### [TASK DESCRIPTION]
Which lines in the entries below contain the word "nearest"? Locate each one and copy it out in full.

───── MATERIAL TO PROCESS ─────

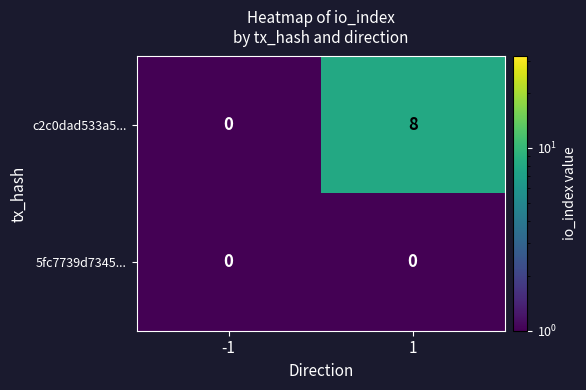

What is the maximum value shown in the chart?

8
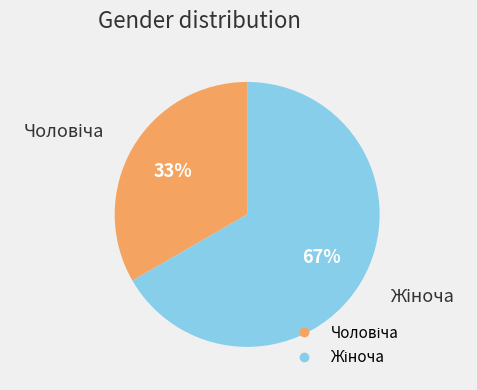

To the nearest percent, what is the average slice percentage?

50%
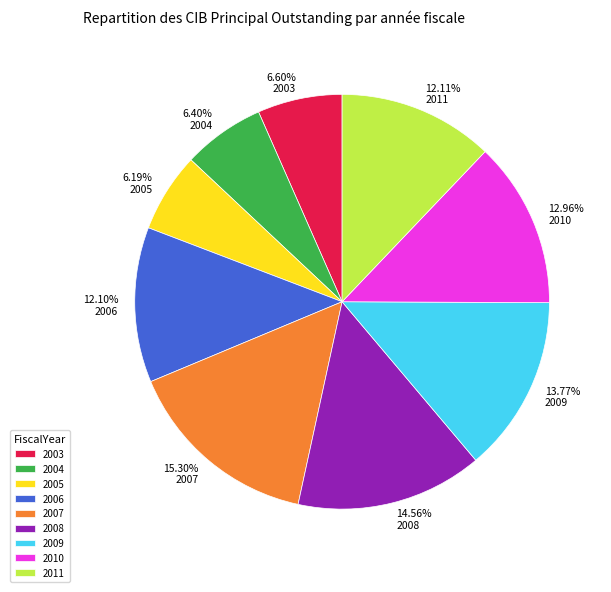

What percentage is the 2004 slice, to the nearest percent?

6%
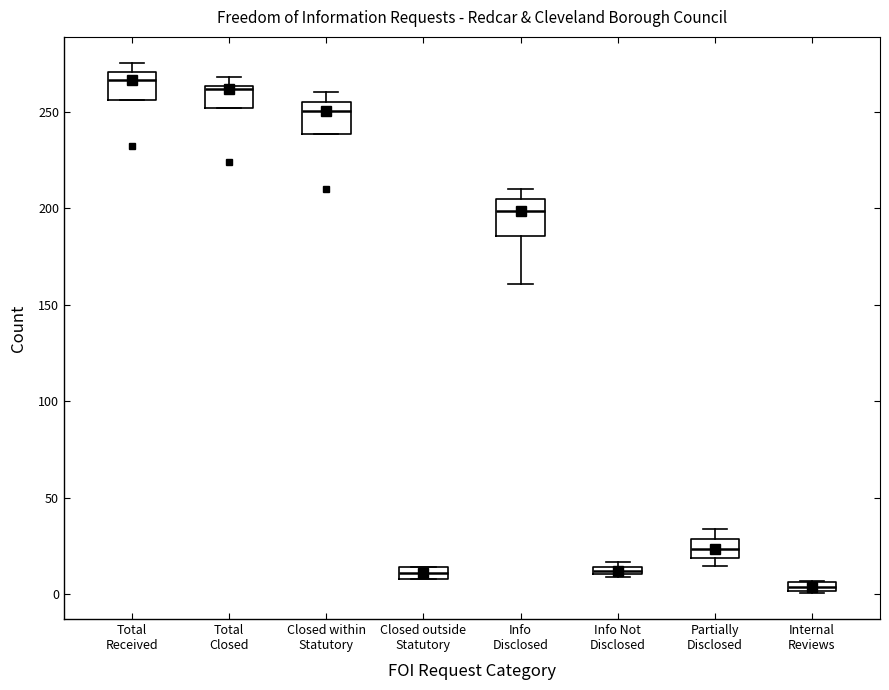

Which box's median line is the lowest?

Internal Reviews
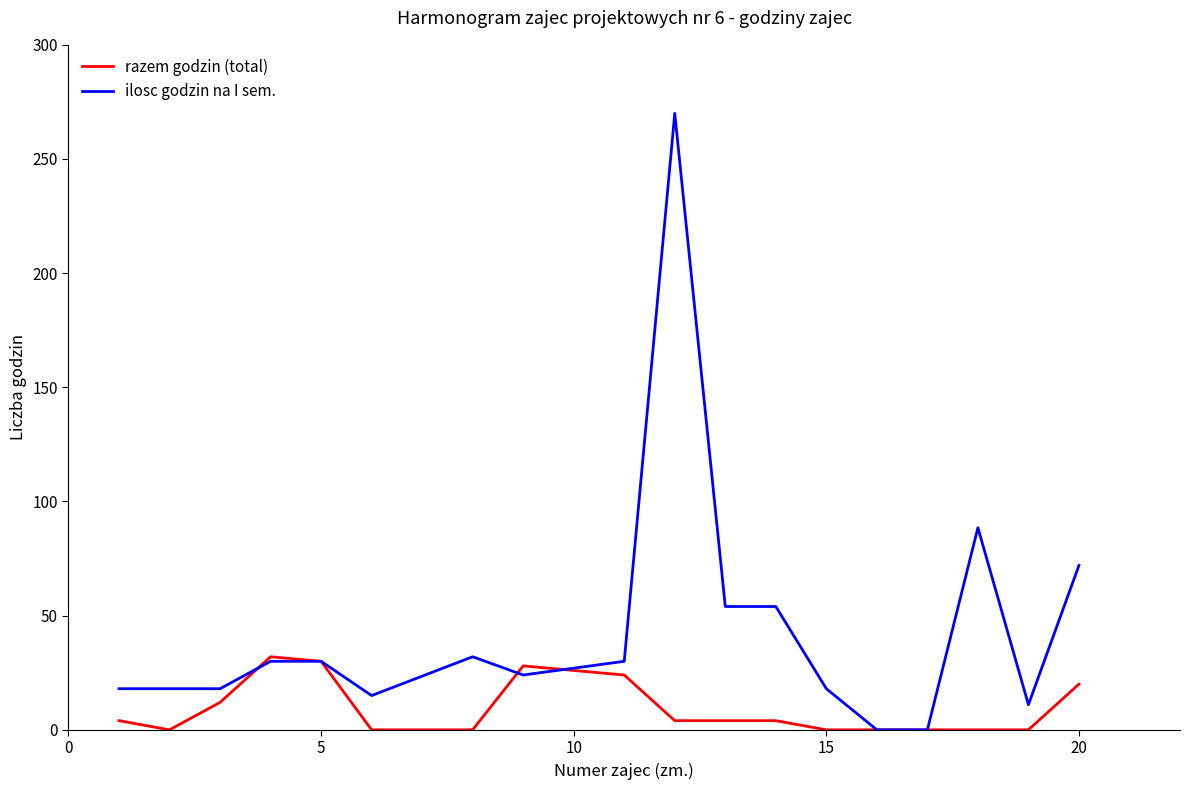

Rank the series by their maximum value, from lowest to highest.

razem godzin (total), ilosc godzin na I sem.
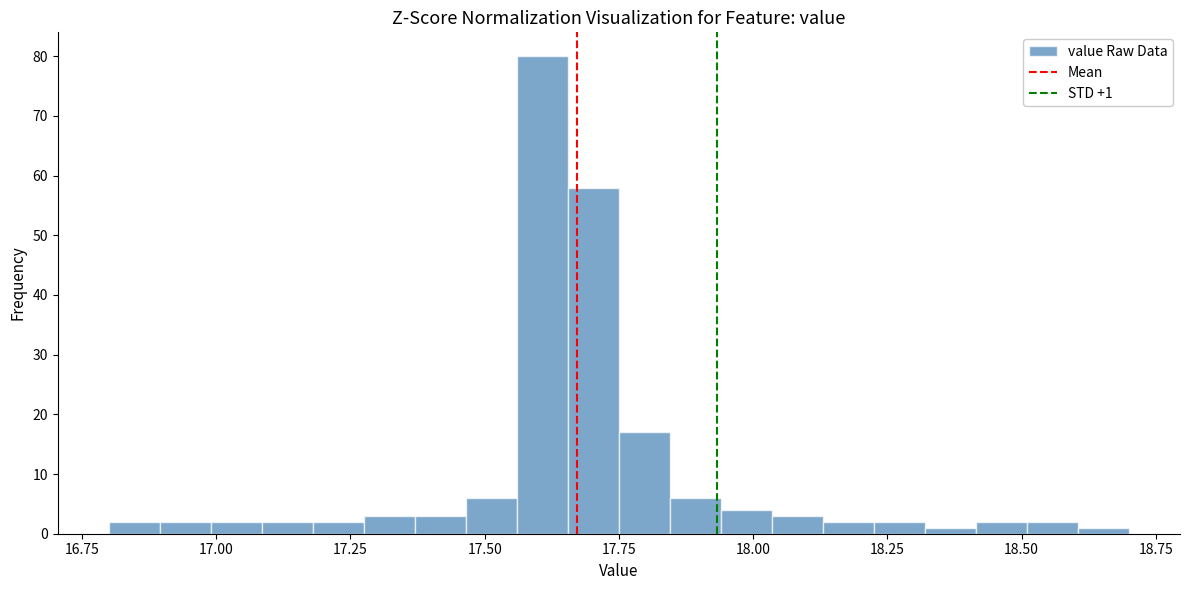

Read against the x-axis, roughly where is the centre of the tallest bar?

17.60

─────

### [TASK ANSWER]
To the nearest percent, what is the average slice percentage?
What percentage is the 2004 slice, to the nearest percent?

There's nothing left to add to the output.